• Data to use:
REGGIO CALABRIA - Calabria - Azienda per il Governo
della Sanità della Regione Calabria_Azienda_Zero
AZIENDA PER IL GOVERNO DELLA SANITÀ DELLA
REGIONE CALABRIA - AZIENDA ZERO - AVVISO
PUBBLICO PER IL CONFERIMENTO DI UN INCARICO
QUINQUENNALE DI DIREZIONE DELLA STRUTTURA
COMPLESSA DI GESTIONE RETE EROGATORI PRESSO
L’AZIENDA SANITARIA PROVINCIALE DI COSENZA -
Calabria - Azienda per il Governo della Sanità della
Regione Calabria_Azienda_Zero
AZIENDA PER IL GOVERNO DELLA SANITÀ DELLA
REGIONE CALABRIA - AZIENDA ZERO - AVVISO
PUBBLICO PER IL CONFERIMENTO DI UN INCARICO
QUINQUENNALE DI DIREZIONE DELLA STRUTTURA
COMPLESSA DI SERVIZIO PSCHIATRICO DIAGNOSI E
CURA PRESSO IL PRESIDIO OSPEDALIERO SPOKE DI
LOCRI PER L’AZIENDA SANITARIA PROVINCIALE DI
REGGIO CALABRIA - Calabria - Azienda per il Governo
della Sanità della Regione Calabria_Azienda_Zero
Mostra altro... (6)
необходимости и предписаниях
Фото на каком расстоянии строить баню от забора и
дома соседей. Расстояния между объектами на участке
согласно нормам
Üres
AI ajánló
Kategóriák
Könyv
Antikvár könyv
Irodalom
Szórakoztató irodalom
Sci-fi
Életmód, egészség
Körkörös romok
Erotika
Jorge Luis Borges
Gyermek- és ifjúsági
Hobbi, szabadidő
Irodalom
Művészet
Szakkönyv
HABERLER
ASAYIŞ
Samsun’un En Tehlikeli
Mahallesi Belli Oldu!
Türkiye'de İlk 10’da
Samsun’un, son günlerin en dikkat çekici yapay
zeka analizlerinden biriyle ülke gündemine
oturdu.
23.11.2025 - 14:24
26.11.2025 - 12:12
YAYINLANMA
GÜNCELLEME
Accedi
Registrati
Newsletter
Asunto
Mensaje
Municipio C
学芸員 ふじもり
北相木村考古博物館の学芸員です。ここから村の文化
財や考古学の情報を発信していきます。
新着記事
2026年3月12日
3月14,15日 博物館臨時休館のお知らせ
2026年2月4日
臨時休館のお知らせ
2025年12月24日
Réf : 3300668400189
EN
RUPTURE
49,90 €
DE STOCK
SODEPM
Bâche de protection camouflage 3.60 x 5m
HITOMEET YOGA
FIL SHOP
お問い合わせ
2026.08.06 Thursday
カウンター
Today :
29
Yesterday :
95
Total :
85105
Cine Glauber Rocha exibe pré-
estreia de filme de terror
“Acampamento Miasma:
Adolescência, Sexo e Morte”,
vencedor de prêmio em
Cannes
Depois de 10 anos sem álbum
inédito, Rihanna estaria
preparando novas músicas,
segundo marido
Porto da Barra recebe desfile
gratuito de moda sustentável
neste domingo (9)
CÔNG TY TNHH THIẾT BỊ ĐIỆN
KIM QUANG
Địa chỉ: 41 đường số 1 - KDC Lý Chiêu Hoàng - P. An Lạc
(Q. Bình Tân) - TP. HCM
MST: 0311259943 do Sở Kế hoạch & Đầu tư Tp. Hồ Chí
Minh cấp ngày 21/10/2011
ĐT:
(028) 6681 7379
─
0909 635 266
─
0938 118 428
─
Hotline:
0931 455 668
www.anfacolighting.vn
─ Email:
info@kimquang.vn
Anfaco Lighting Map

• What you need to do:
Everything from the line containing "Samsun’un, son günlerin" through the last line above should be set down exactly; include no other lines.

• Answer box:
Samsun’un, son günlerin en dikkat çekici yapay
zeka analizlerinden biriyle ülke gündemine
oturdu.
23.11.2025 - 14:24
26.11.2025 - 12:12
YAYINLANMA
GÜNCELLEME
Accedi
Registrati
Newsletter
Asunto
Mensaje
Municipio C
学芸員 ふじもり
北相木村考古博物館の学芸員です。ここから村の文化
財や考古学の情報を発信していきます。
新着記事
2026年3月12日
3月14,15日 博物館臨時休館のお知らせ
2026年2月4日
臨時休館のお知らせ
2025年12月24日
Réf : 3300668400189
EN
RUPTURE
49,90 €
DE STOCK
SODEPM
Bâche de protection camouflage 3.60 x 5m
HITOMEET YOGA
FIL SHOP
お問い合わせ
2026.08.06 Thursday
カウンター
Today :
29
Yesterday :
95
Total :
85105
Cine Glauber Rocha exibe pré-
estreia de filme de terror
“Acampamento Miasma:
Adolescência, Sexo e Morte”,
vencedor de prêmio em
Cannes
Depois de 10 anos sem álbum
inédito, Rihanna estaria
preparando novas músicas,
segundo marido
Porto da Barra recebe desfile
gratuito de moda sustentável
neste domingo (9)
CÔNG TY TNHH THIẾT BỊ ĐIỆN
KIM QUANG
Địa chỉ: 41 đường số 1 - KDC Lý Chiêu Hoàng - P. An Lạc
(Q. Bình Tân) - TP. HCM
MST: 0311259943 do Sở Kế hoạch & Đầu tư Tp. Hồ Chí
Minh cấp ngày 21/10/2011
ĐT:
(028) 6681 7379
─
0909 635 266
─
0938 118 428
─
Hotline:
0931 455 668
www.anfacolighting.vn
─ Email:
info@kimquang.vn
Anfaco Lighting Map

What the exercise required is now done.